Prompt: Quote the lines of text from every entry below word for word, leaving out the pictures.
[Data for the task Boundary: Start]
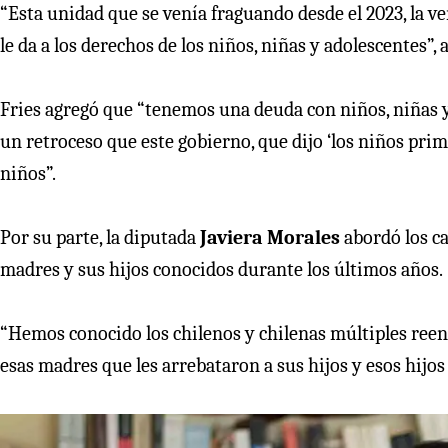
“Esta unidad que se venía fraguando desde el 2023, la ve
le da a los derechos de los niños, niñas y adolescentes”, 
Fries agregó que “tenemos una deuda con niños, niñas y
un retroceso que este gobierno, que dijo ‘los niños prim
niños”.
Por su parte, la diputada
Javiera Morales
abordó los ca
madres y sus hijos conocidos durante los últimos años.
“Hemos conocido los chilenos y chilenas múltiples ree
esas madres que les arrebataron a sus hijos y esos hijos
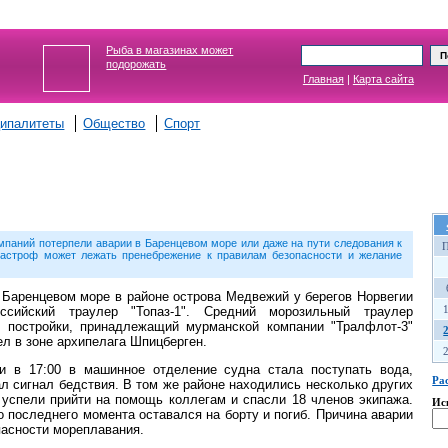
Рыба в магазинах может
подорожать
Главная
|
Карта сайта
ипалитеты
Общество
Спорт
мпаний потерпели аварии в Баренцевом море или даже на пути следования к
тастроф может лежать пренебрежение к правилам безопасности и желание
 Баренцевом море в районе острова Медвежий у берегов Норвегии
ссийский траулер "Топаз-1". Средний морозильный траулер
й постройки, принадлежащий мурманской компании "Тралфлот-3"
л в зоне архипелага Шпицберген.
ии в 17:00 в машинное отделение судна стала поступать вода,
Ра
л сигнал бедствия. В том же районе находились несколько других
 успели прийти на помощь коллегам и спасли 18 членов экипажа.
Ис
о последнего момента оставался на борту и погиб. Причина аварии
пасности мореплавания.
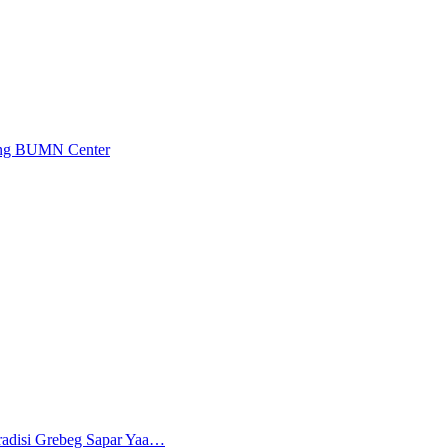
ung BUMN Center
radisi Grebeg Sapar Yaa…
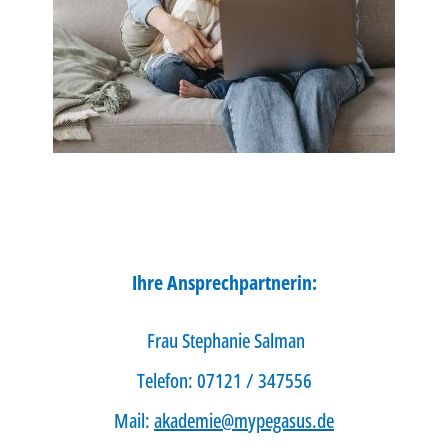
Ihre Ansprechpartnerin:
Frau Stephanie Salman
Telefon: 07121 / 347556
Mail:
akademie@mypegasus.de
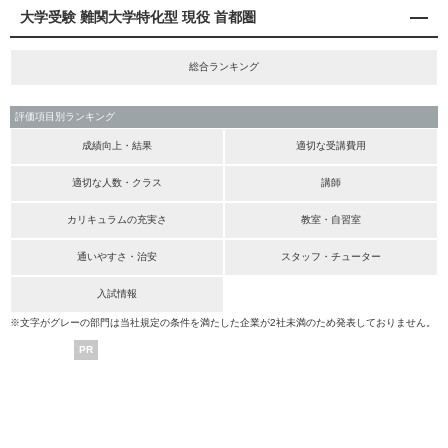
大学受験 難関大学特化型 現役 首都圏
総合ランキング
評価項目別ランキング
成績向上・結果
適切な受講費用
適切な人数・クラス
講師
カリキュラムの充実さ
教室・自習室
通いやすさ・治安
スタッフ・チューター
入試情報
※文字がグレーの部門は当社規定の条件を満たした企業が2社未満のため発表しておりません。
PR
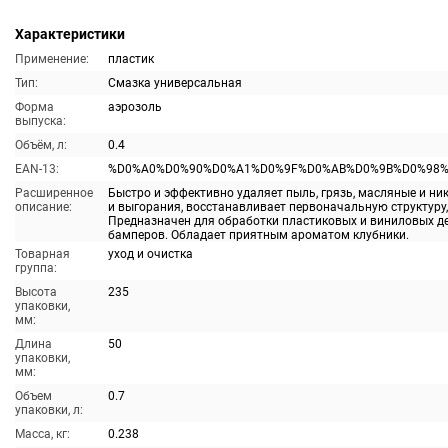
Характеристики
Применение:
пластик
Тип:
Смазка универсальная
Форма
аэрозоль
выпуска:
Объём, л:
0.4
EAN-13:
%D0%A0%D0%90%D0%A1%D0%9F%D0%AB%D0%9B%D0%98%
Расширенное
Быстро и эффективно удаляет пыль, грязь, масляные и ни
описание:
и выгорания, восстанавливает первоначальную структуру
Предназначен для обработки пластиковых и виниловых де
бамперов. Обладает приятным ароматом клубники.
Товарная
уход и очистка
группа:
Высота
235
упаковки,
мм:
Длина
50
упаковки,
мм:
Объем
0.7
упаковки, л:
Масса, кг:
0.238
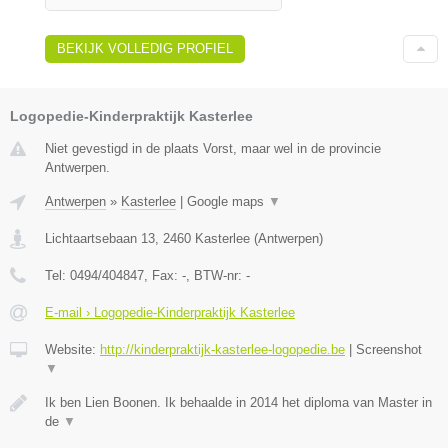
BEKIJK VOLLEDIG PROFIEL
Logopedie-Kinderpraktijk Kasterlee
Niet gevestigd in de plaats Vorst, maar wel in de provincie
Antwerpen.
Antwerpen
»
Kasterlee
|
Google maps
▼
Lichtaartsebaan 13
,
2460
Kasterlee
(
Antwerpen
)
Tel:
0494/404847
, Fax:
-
, BTW-nr:
-
E-mail › Logopedie-Kinderpraktijk Kasterlee
Website:
http://kinderpraktijk-kasterlee-logopedie.be
|
Screenshot
▼
Ik ben Lien Boonen. Ik behaalde in 2014 het diploma van Master in
de
▼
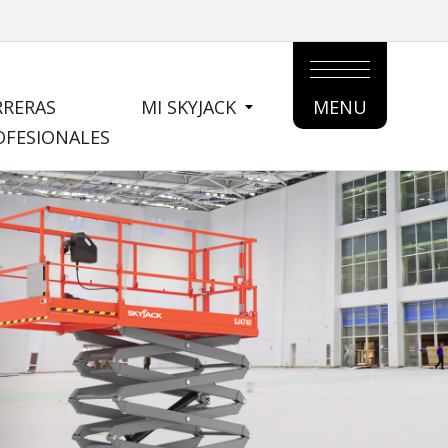
RRERAS
MI SKYJACK
MENU
MAIN
OFESIONALES
MENU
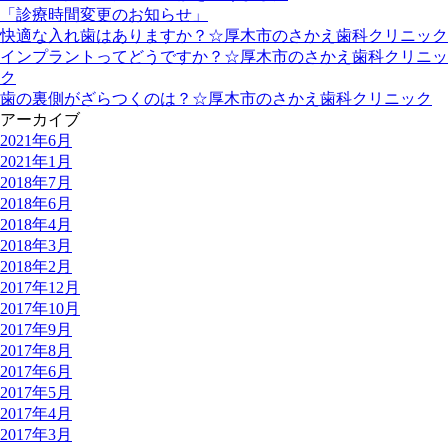
「診療時間変更のお知らせ」
快適な入れ歯はありますか？☆厚木市のさかえ歯科クリニック
インプラントってどうですか？☆厚木市のさかえ歯科クリニッ
ク
歯の裏側がざらつくのは？☆厚木市のさかえ歯科クリニック
アーカイブ
2021年6月
2021年1月
2018年7月
2018年6月
2018年4月
2018年3月
2018年2月
2017年12月
2017年10月
2017年9月
2017年8月
2017年6月
2017年5月
2017年4月
2017年3月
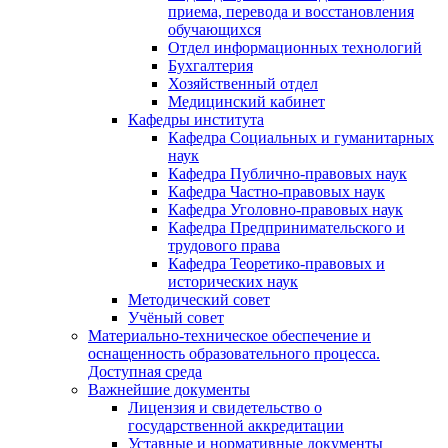
приема, перевода и восстановления
обучающихся
Отдел информационных технологий
Бухгалтерия
Хозяйственный отдел
Медицинский кабинет
Кафедры института
Кафедра Социальных и гуманитарных
наук
Кафедра Публично-правовых наук
Кафедра Частно-правовых наук
Кафедра Уголовно-правовых наук
Кафедра Предпринимательского и
трудового права
Кафедра Теоретико-правовых и
исторических наук
Методический совет
Учёный совет
Материально-техническое обеспечение и
оснащенность образовательного процесса.
Доступная среда
Важнейшие документы
Лицензия и свидетельство о
государственной аккредитации
Уставные и нормативные документы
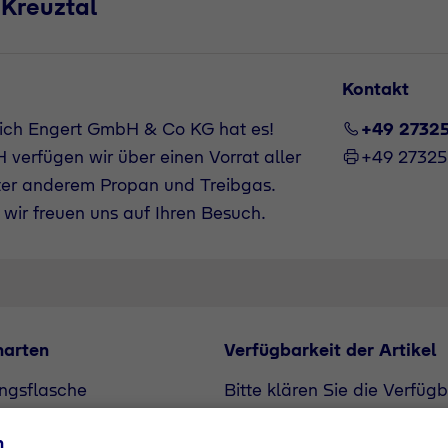
 Kreuztal
Kontakt
rich Engert GmbH & Co KG hat es!
+49 2732
verfügen wir über einen Vorrat aller
+49 2732
ter anderem Propan und Treibgas.
wir freuen uns auf Ihren Besuch.
narten
Verfügbarkeit der Artikel
ngsflasche
Bitte klären Sie die Verfüg
flasche
unserem Vertriebspartner. A
n
Bedarf angefragt werden.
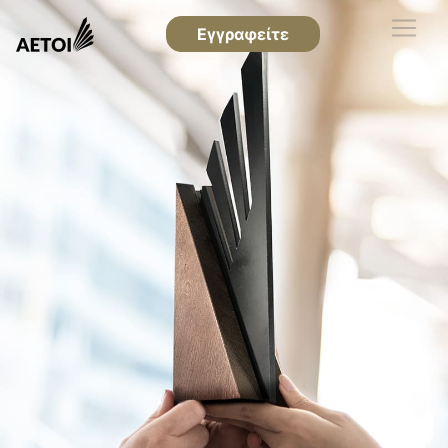
Εγγραφείτε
[Data for the task Boundary: End]
Solution to the exercise:
“Esta unidad que se venía fraguando desde el 2023, la ve
le da a los derechos de los niños, niñas y adolescentes”, 
Fries agregó que “tenemos una deuda con niños, niñas y
un retroceso que este gobierno, que dijo ‘los niños prim
niños”.
Por su parte, la diputada
Javiera Morales
abordó los ca
madres y sus hijos conocidos durante los últimos años.
“Hemos conocido los chilenos y chilenas múltiples ree
esas madres que les arrebataron a sus hijos y esos hijos
Рыба в магазинах может
подорожать
Главная
|
Карта сайта
ипалитеты
Общество
Спорт
мпаний потерпели аварии в Баренцевом море или даже на пути следования к
тастроф может лежать пренебрежение к правилам безопасности и желание
 Баренцевом море в районе острова Медвежий у берегов Норвегии
ссийский траулер "Топаз-1". Средний морозильный траулер
й постройки, принадлежащий мурманской компании "Тралфлот-3"
л в зоне архипелага Шпицберген.
ии в 17:00 в машинное отделение судна стала поступать вода,
Ра
л сигнал бедствия. В том же районе находились несколько других
 успели прийти на помощь коллегам и спасли 18 членов экипажа.
Ис
о последнего момента оставался на борту и погиб. Причина аварии
пасности мореплавания.
ung BUMN Center
radisi Grebeg Sapar Yaa…
Ihre Ansprechpartnerin:
Frau Stephanie Salman
Telefon: 07121 / 347556
Mail:
akademie@mypegasus.de
大学受験 難関大学特化型 現役 首都圏
総合ランキング
評価項目別ランキング
成績向上・結果
適切な受講費用
適切な人数・クラス
講師
カリキュラムの充実さ
教室・自習室
通いやすさ・治安
スタッフ・チューター
入試情報
※文字がグレーの部門は当社規定の条件を満たした企業が2社未満のため発表しておりません。
PR
Характеристики
Применение:
пластик
Тип:
Смазка универсальная
Форма
аэрозоль
выпуска:
Объём, л:
0.4
EAN-13:
%D0%A0%D0%90%D0%A1%D0%9F%D0%AB%D0%9B%D0%98%
Расширенное
Быстро и эффективно удаляет пыль, грязь, масляные и ни
описание:
и выгорания, восстанавливает первоначальную структуру
Предназначен для обработки пластиковых и виниловых де
бамперов. Обладает приятным ароматом клубники.
Товарная
уход и очистка
группа:
Высота
235
упаковки,
мм:
Длина
50
упаковки,
мм:
Объем
0.7
упаковки, л:
Масса, кг:
0.238
BEKIJK VOLLEDIG PROFIEL
Logopedie-Kinderpraktijk Kasterlee
Niet gevestigd in de plaats Vorst, maar wel in de provincie
Antwerpen.
Antwerpen
»
Kasterlee
|
Google maps
▼
Lichtaartsebaan 13
,
2460
Kasterlee
(
Antwerpen
)
Tel:
0494/404847
, Fax:
-
, BTW-nr:
-
E-mail › Logopedie-Kinderpraktijk Kasterlee
Website:
http://kinderpraktijk-kasterlee-logopedie.be
|
Screenshot
▼
Ik ben Lien Boonen. Ik behaalde in 2014 het diploma van Master in
de
▼
RRERAS
MI SKYJACK
MENU
MAIN
OFESIONALES
MENU
「診療時間変更のお知らせ」
快適な入れ歯はありますか？☆厚木市のさかえ歯科クリニック
インプラントってどうですか？☆厚木市のさかえ歯科クリニッ
ク
歯の裏側がざらつくのは？☆厚木市のさかえ歯科クリニック
アーカイブ
2021年6月
2021年1月
2018年7月
2018年6月
2018年4月
2018年3月
2018年2月
2017年12月
2017年10月
2017年9月
2017年8月
2017年6月
2017年5月
2017年4月
2017年3月
приема, перевода и восстановления
обучающихся
Отдел информационных технологий
Бухгалтерия
Хозяйственный отдел
Медицинский кабинет
Кафедры института
Кафедра Социальных и гуманитарных
наук
Кафедра Публично-правовых наук
Кафедра Частно-правовых наук
Кафедра Уголовно-правовых наук
Кафедра Предпринимательского и
трудового права
Кафедра Теоретико-правовых и
исторических наук
Методический совет
Учёный совет
Материально-техническое обеспечение и
оснащенность образовательного процесса.
Доступная среда
Важнейшие документы
Лицензия и свидетельство о
государственной аккредитации
Уставные и нормативные документы
 Kreuztal
Kontakt
rich Engert GmbH & Co KG hat es!
+49 2732
verfügen wir über einen Vorrat aller
+49 2732
ter anderem Propan und Treibgas.
wir freuen uns auf Ihren Besuch.
narten
Verfügbarkeit der Artikel
ngsflasche
Bitte klären Sie die Verfüg
flasche
unserem Vertriebspartner. A
n
Bedarf angefragt werden.
Εγγραφείτε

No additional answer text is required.